(670 The Score) The Khalil Mack Bears experience peaked in his second quarter.
It was on Sept. 9, 2018 that Mack roared into NFL history at Lambeau Field with a strip-sack of Packers quarterback DeShone Kizer that he followed shortly after with an interception that he returned 27 yards for a touchdown, becoming the first player in 36 years to record a forced fumble, sack, fumble recovery, interception and touchdown in a half.
His Bears would eventually lose that game 24-23, and Mack would go on to compile mostly productive statistical totals over the next four seasons while making three Pro Bowls and never winning a playoff game in Chicago.
What's left are some draft picks and some cap space, lots of 52s hanging in closets around town and distant memories of a time when expectations were a real thing, when a Bears general manager could double down on his bold move for a quarterback by paying a dear price for a generational pass rusher and declaring himself "all in" for a run at a championship.
Now Mack is gone in a trade to the Chargers, Mitchell Trubisky is looking for work and Ryan Pace is a faceless front office factotum in Atlanta, the three of them quite all out.
It's a rebuild, make no mistake.
The 2022 second-round draft pick and 2023 sixth-rounder was less of a return from the Chargers than new Bears general manager Ryan Poles would likely have received had he offered to assume a portion of the remaining money owed to Mack -- one of the aspects that allows us to question what such a move still portends and what it says about his early assessments of the overall work to be done.

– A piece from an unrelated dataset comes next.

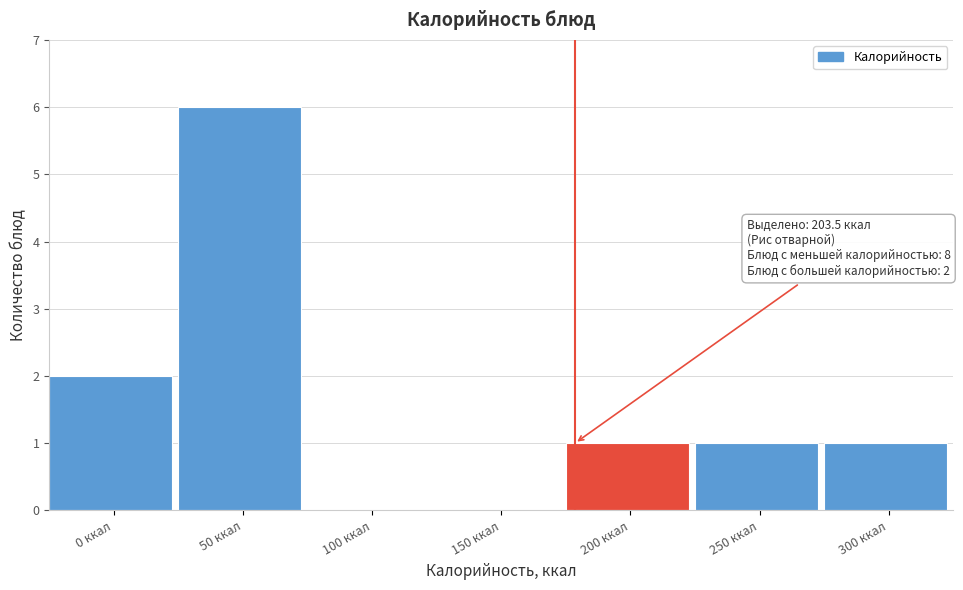

Reading right to left, transcribe all the data shown in this chart.

300 ккал=1	250 ккал=1	200 ккал=1	150 ккал=0	100 ккал=0	50 ккал=6	0 ккал=2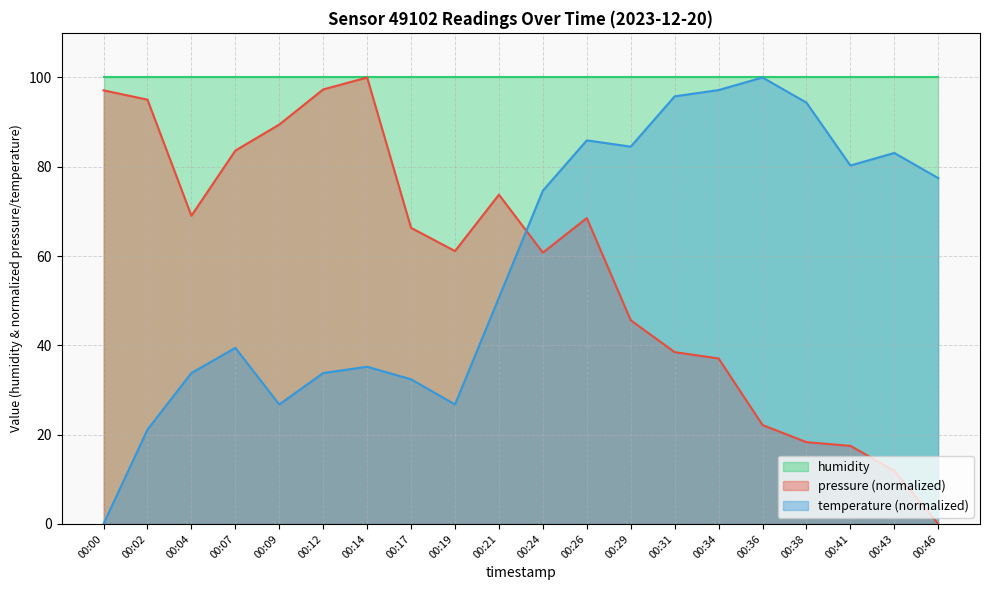

How many values in the pressure series are below 66?

10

One interpretation is that he wants the flexibility to bolster second-year quarterback Justin Fields right away, using the valuable pick and/or the available dollars on someone to either protect him or get open for him in a way that fortifies his confidence and accelerates his development toward whatever the previous regime had defined as his projected level.
The other possibility is that Poles is willing to embark upon a broader teardown effort that runs concurrently with at least another two years of Fields' cost-efficient rookie deal, a sign that he may not be held in the same esteem by those inheriting him as he was by their predecessors.

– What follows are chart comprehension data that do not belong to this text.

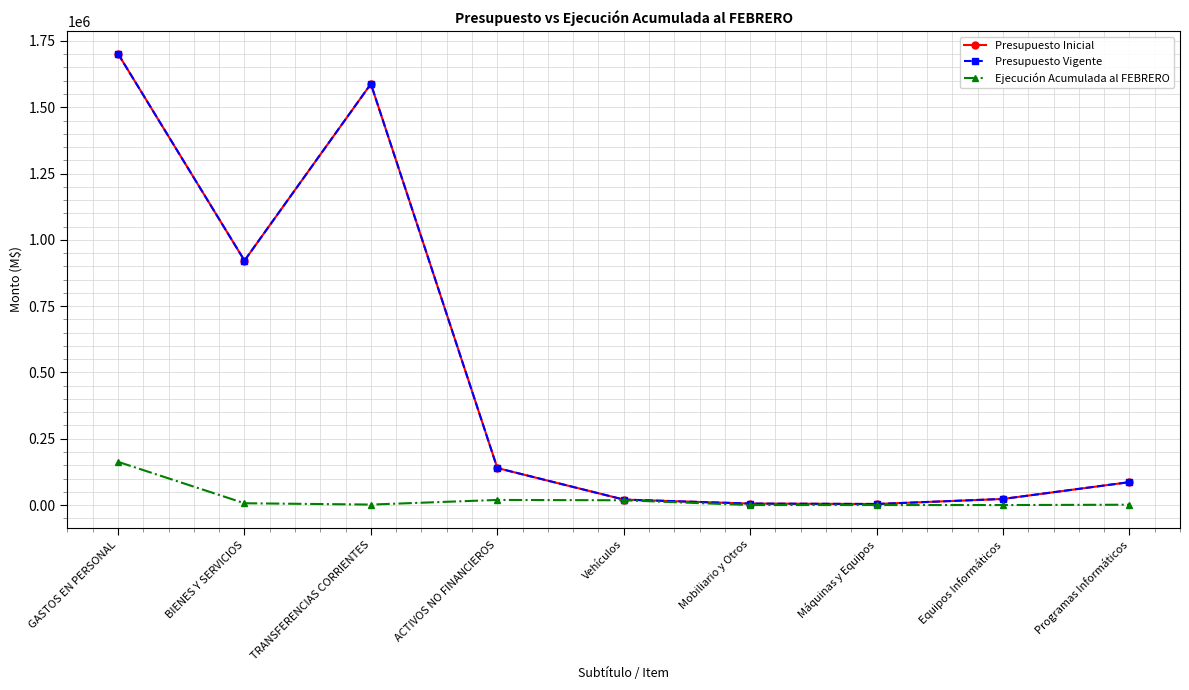

Does the chart have visible grid lines?

Yes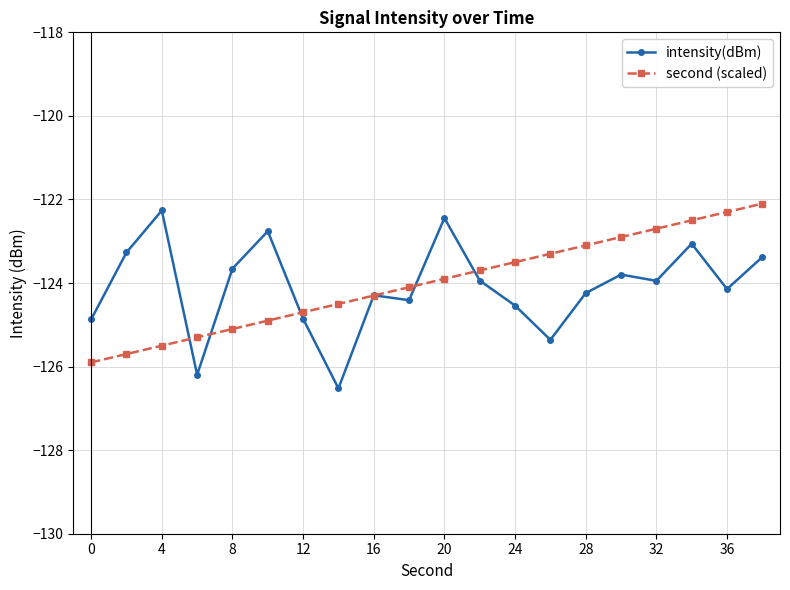

Count the number of data series in this chart.

2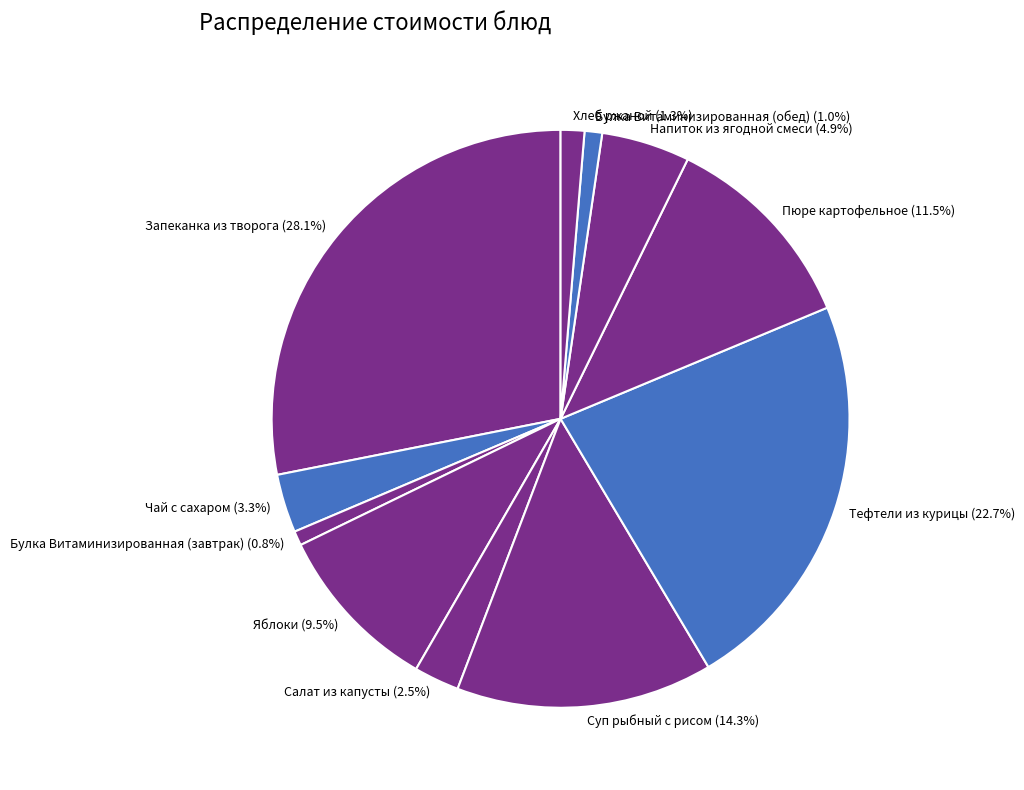

To the nearest percent, what portion does Чай с сахаром represent?

3%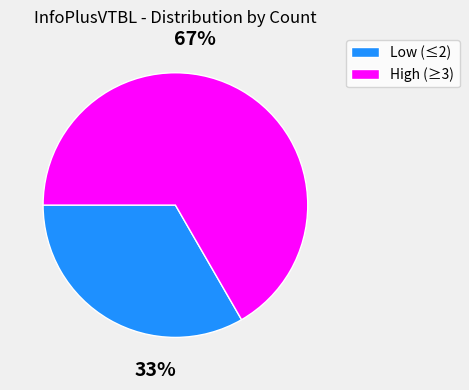

Is the sum of Low (≤2) and High (≥3) greater than half?

Yes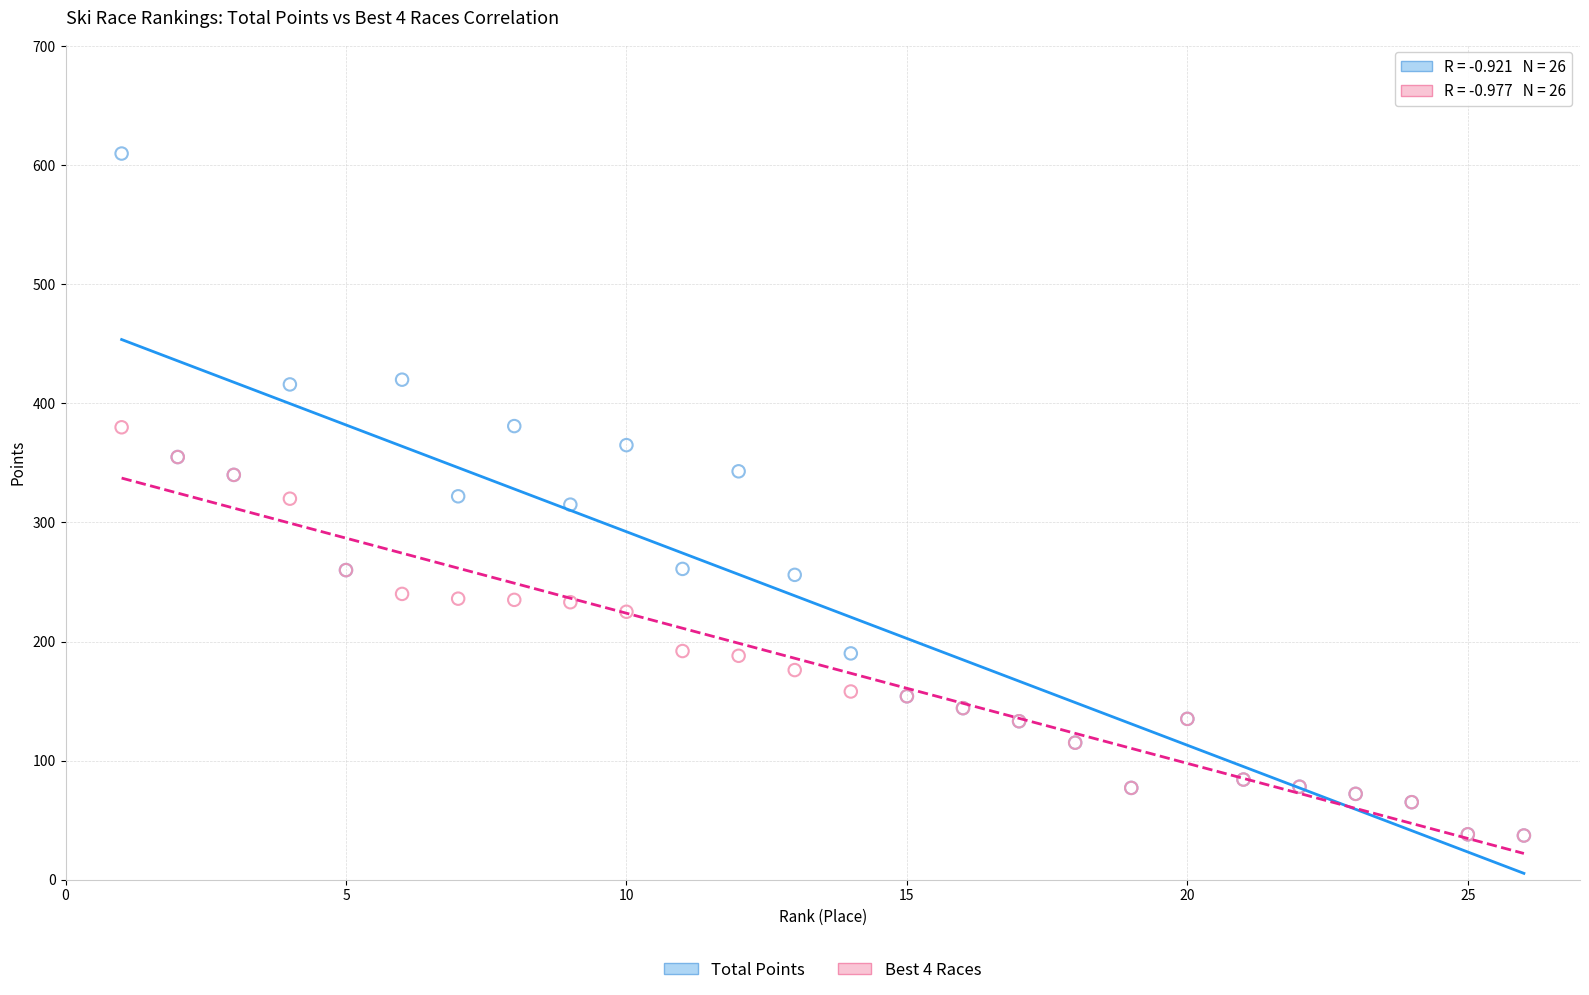

Which series has the widest spread of Y values?

Total Points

It's likely to be neither absolute, though, instead the result of a reasonable and dispassionate conclusion that the Bears' distance from contention and lack of resources requires some undoing before more doing on any schedule.

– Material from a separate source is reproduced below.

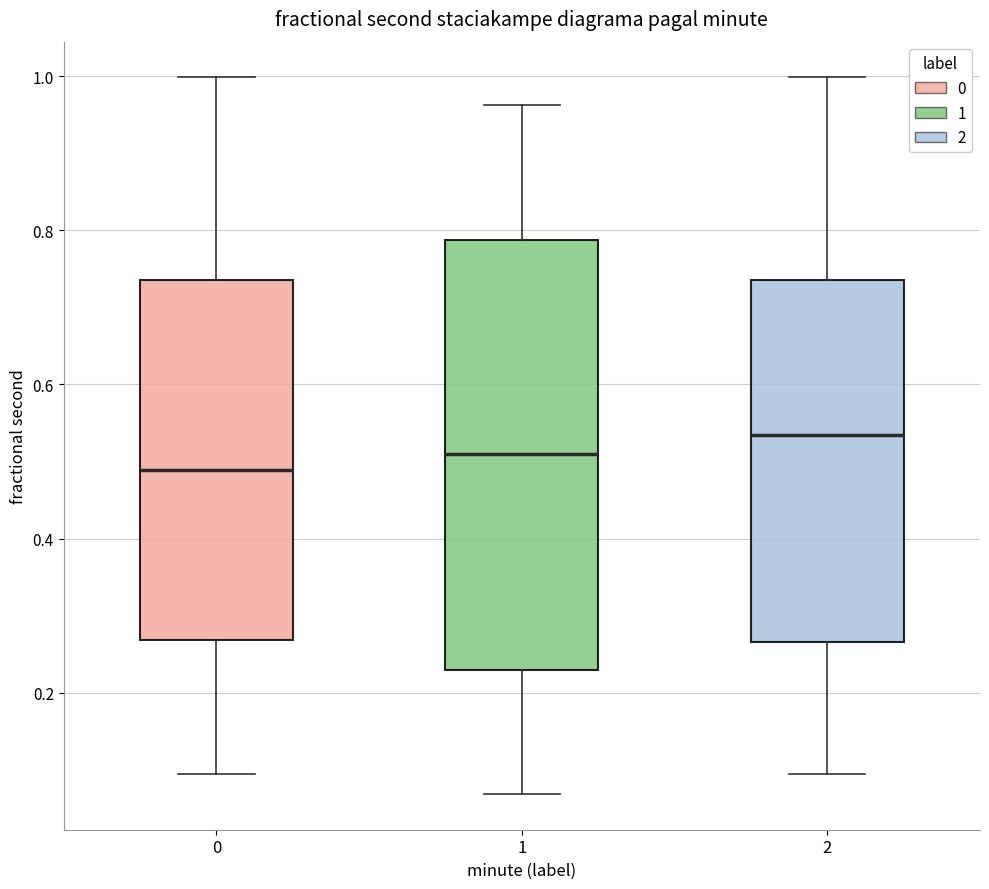

Comparing the boxes themselves (not the whiskers), which one is the tallest?

1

Mack wasn't going to be a part of the next really good Bears team, in other words. If you want to start applying that test to other veterans who may have market value, it may not be a bad idea. This roster needs work.
It's still a shock to the system when it actually happens, however, the cold recognition of disappointment over what Mack and the Bears never were, the fault of both mismanagement and the inexorable grind of injury.
Everything was so promising, once, never more so than after just one half on that one night that seems forever ago.